(Pixel coordinate listings)

——————

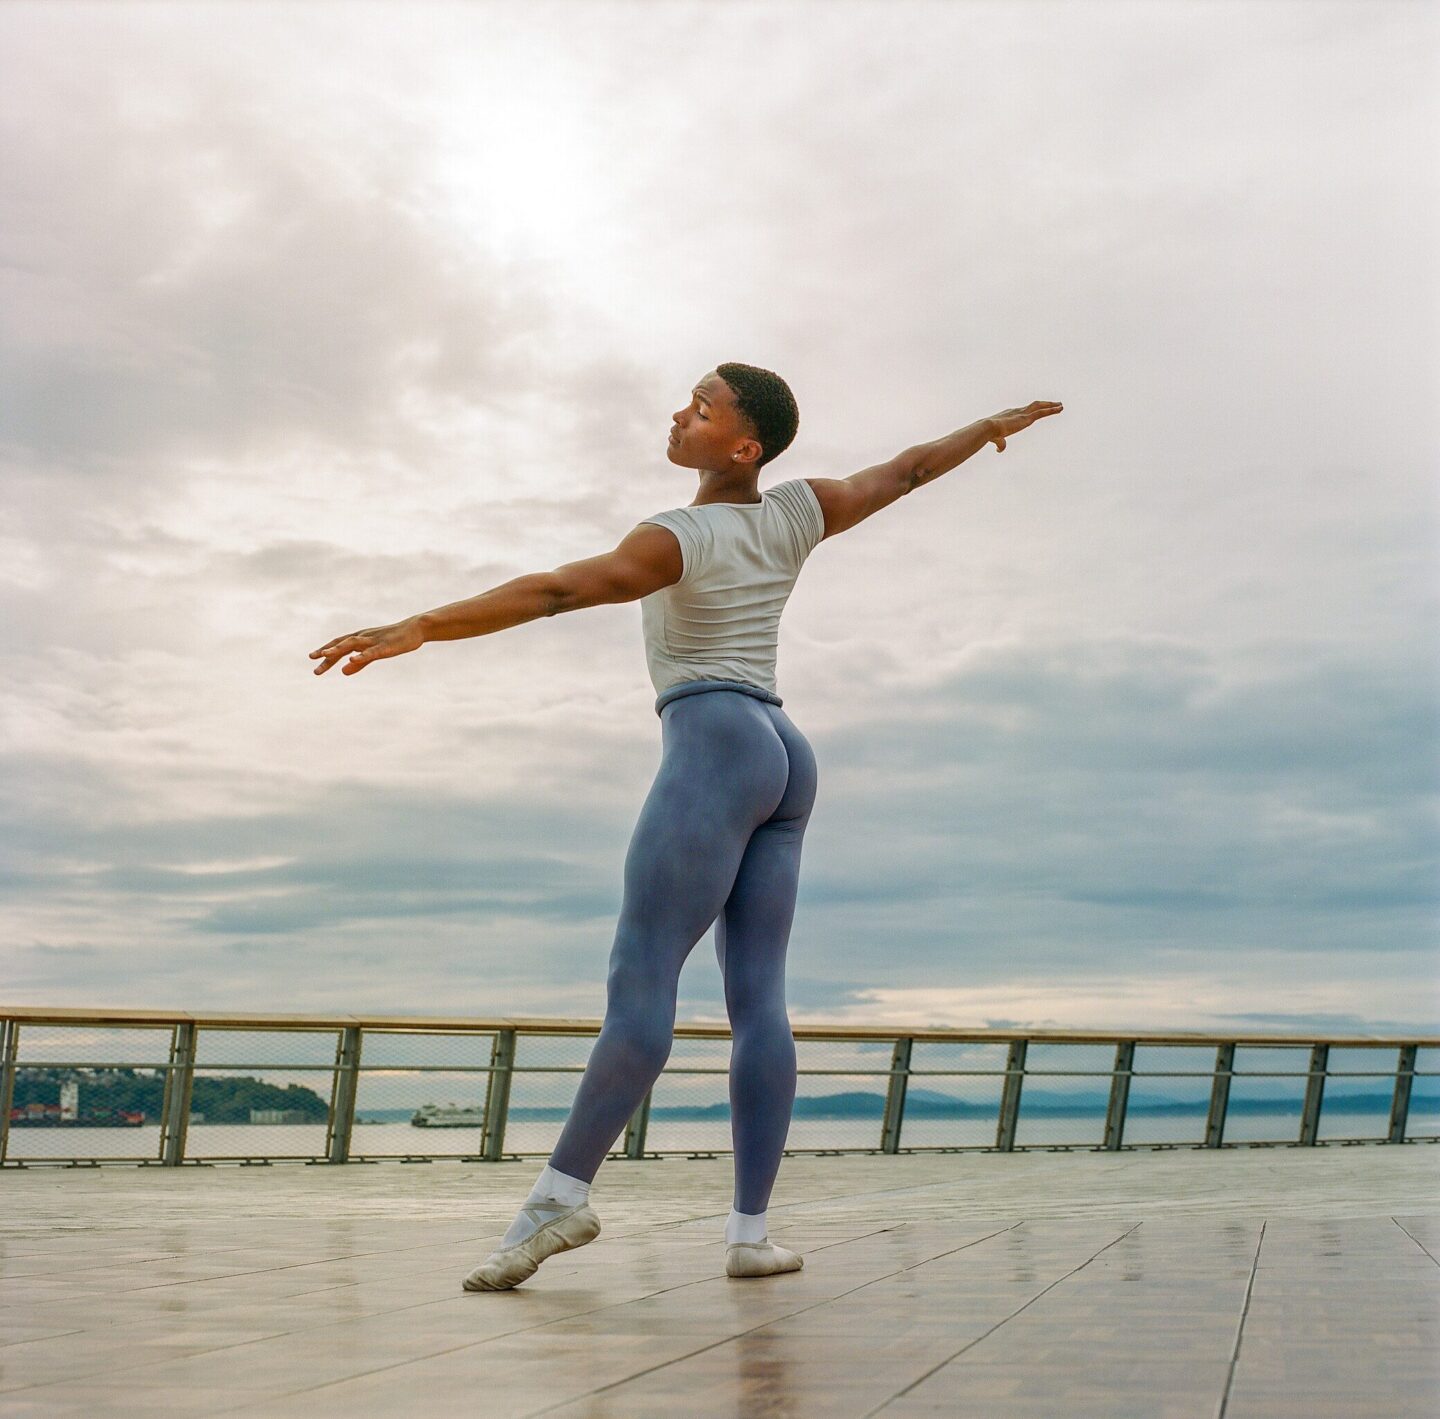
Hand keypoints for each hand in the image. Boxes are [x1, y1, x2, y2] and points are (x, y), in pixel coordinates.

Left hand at [309, 616, 425, 675]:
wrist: (416, 629)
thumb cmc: (396, 640)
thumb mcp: (375, 653)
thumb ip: (359, 663)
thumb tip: (343, 672)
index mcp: (361, 638)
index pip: (339, 644)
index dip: (325, 650)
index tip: (312, 658)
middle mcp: (364, 637)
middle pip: (341, 644)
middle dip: (326, 653)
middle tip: (313, 662)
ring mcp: (374, 640)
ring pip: (352, 643)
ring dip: (338, 649)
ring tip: (325, 656)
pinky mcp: (386, 646)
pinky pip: (371, 651)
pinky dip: (361, 655)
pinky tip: (352, 660)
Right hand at [988, 400, 1062, 451]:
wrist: (988, 428)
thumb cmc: (990, 434)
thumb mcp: (997, 439)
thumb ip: (1001, 444)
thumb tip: (1000, 450)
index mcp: (1010, 414)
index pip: (1024, 411)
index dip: (1033, 410)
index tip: (1040, 410)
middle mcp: (1017, 411)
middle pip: (1034, 405)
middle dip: (1045, 404)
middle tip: (1055, 404)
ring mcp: (1023, 413)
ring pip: (1040, 406)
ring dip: (1051, 406)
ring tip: (1060, 406)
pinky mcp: (1027, 418)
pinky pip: (1042, 412)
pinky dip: (1051, 410)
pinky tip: (1059, 409)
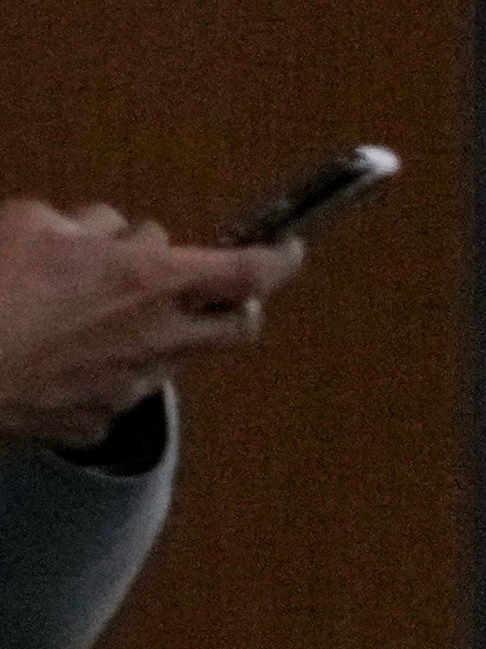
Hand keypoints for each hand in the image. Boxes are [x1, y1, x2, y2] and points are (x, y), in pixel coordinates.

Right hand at [0, 200, 302, 450]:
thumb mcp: (33, 227)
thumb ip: (85, 226)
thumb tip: (105, 232)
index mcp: (150, 281)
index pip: (248, 271)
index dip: (279, 259)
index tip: (288, 249)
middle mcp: (156, 338)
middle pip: (238, 327)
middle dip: (235, 307)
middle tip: (209, 292)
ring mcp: (129, 386)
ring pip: (172, 357)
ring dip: (157, 334)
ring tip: (104, 317)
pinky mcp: (94, 421)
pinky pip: (118, 390)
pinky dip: (104, 370)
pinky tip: (66, 360)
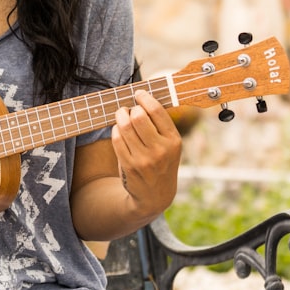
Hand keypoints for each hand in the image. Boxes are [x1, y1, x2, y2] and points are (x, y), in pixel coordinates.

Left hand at [110, 89, 181, 219]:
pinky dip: (115, 130)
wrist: (155, 196)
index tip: (139, 94)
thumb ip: (161, 125)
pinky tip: (119, 131)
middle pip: (138, 116)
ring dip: (120, 117)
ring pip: (125, 126)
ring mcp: (144, 159)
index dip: (145, 98)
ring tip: (122, 117)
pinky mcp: (129, 165)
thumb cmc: (162, 163)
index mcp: (174, 140)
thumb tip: (144, 97)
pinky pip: (117, 139)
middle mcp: (161, 150)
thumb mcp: (171, 146)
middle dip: (130, 108)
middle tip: (128, 109)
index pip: (157, 111)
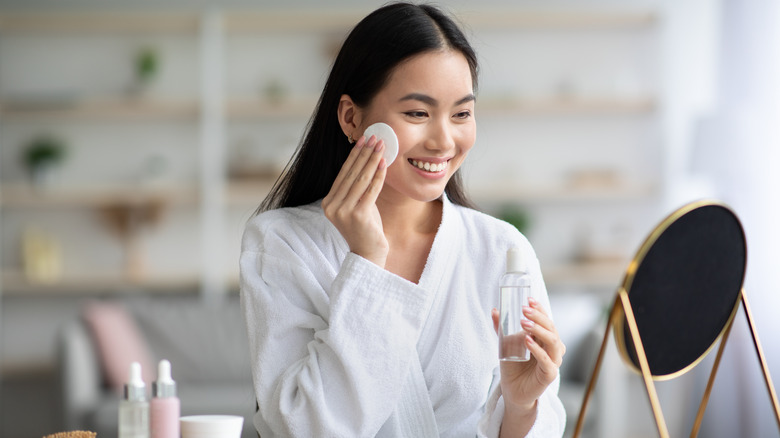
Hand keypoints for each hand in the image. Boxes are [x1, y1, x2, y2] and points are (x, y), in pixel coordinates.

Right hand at [322, 135, 388, 266]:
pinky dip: (378, 175)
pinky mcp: (358, 215)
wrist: (369, 254)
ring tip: (381, 145)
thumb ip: (357, 186)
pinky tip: (384, 163)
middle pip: (351, 173)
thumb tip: (367, 159)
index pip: (343, 173)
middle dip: (364, 153)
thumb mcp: (358, 204)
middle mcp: (332, 206)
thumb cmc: (366, 228)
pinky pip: (370, 190)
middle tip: (375, 136)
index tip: (363, 139)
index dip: (354, 155)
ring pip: (360, 179)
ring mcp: (343, 211)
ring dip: (372, 159)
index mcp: (328, 202)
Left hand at [491, 298, 565, 410]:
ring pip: (553, 342)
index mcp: (545, 339)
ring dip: (538, 330)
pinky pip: (546, 361)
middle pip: (551, 328)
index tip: (528, 300)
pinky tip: (526, 341)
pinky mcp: (549, 374)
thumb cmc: (513, 366)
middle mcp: (553, 348)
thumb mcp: (506, 344)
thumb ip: (502, 328)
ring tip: (523, 323)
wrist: (512, 390)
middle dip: (538, 317)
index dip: (540, 309)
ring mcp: (553, 361)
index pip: (547, 320)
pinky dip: (537, 349)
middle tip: (523, 309)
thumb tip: (494, 310)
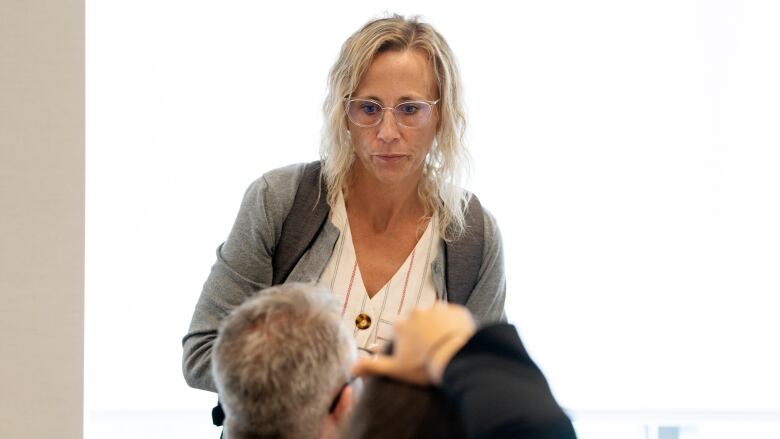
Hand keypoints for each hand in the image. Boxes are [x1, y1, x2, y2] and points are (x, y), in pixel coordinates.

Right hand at [351, 302, 475, 384]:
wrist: (455, 358)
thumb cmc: (424, 365)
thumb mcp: (395, 369)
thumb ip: (373, 366)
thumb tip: (352, 368)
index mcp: (402, 324)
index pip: (400, 330)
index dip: (406, 342)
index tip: (414, 353)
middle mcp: (418, 311)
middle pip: (418, 321)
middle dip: (422, 332)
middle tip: (430, 350)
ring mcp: (439, 309)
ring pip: (436, 317)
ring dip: (439, 327)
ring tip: (444, 345)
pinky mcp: (457, 311)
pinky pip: (455, 316)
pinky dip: (455, 325)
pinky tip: (457, 339)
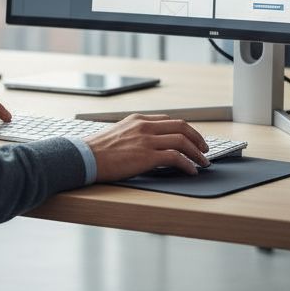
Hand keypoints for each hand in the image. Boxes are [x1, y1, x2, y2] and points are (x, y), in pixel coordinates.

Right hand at [83, 113, 210, 180]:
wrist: (84, 157)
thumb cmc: (97, 151)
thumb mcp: (118, 134)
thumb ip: (134, 135)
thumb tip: (149, 146)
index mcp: (138, 119)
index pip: (169, 120)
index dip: (185, 129)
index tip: (192, 138)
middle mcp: (144, 126)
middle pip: (181, 126)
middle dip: (197, 138)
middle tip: (204, 149)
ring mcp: (146, 140)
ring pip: (182, 140)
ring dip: (196, 152)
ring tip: (203, 162)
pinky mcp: (147, 155)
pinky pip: (176, 157)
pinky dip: (187, 164)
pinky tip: (191, 171)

——————

→ WORK ITEM
Within the entries above, give again exactly the lines starting at the one that contains "pinky pip: (1042, 412)" and ending at the one that contains "middle mcp: (156, 338)", leaving out the pictures.

→ EXPECTED OUTPUT
pinky pip: (1042, 412)
pinky dip: (1051, 410)
pinky tip: (1059, 409)
Hand keypoints for each hand in the image. Boxes are [x1, y1, x2, y2] and points are (x, y), in pixel coordinates.

Right hand at [0, 200, 302, 450]:
thumb mcp: (33, 227)
thumb ip: (85, 226)
thumb tip: (105, 232)
index mcp: (150, 281)
index pip: (248, 271)
index dip: (279, 259)
index tip: (288, 249)
middle mcp: (156, 338)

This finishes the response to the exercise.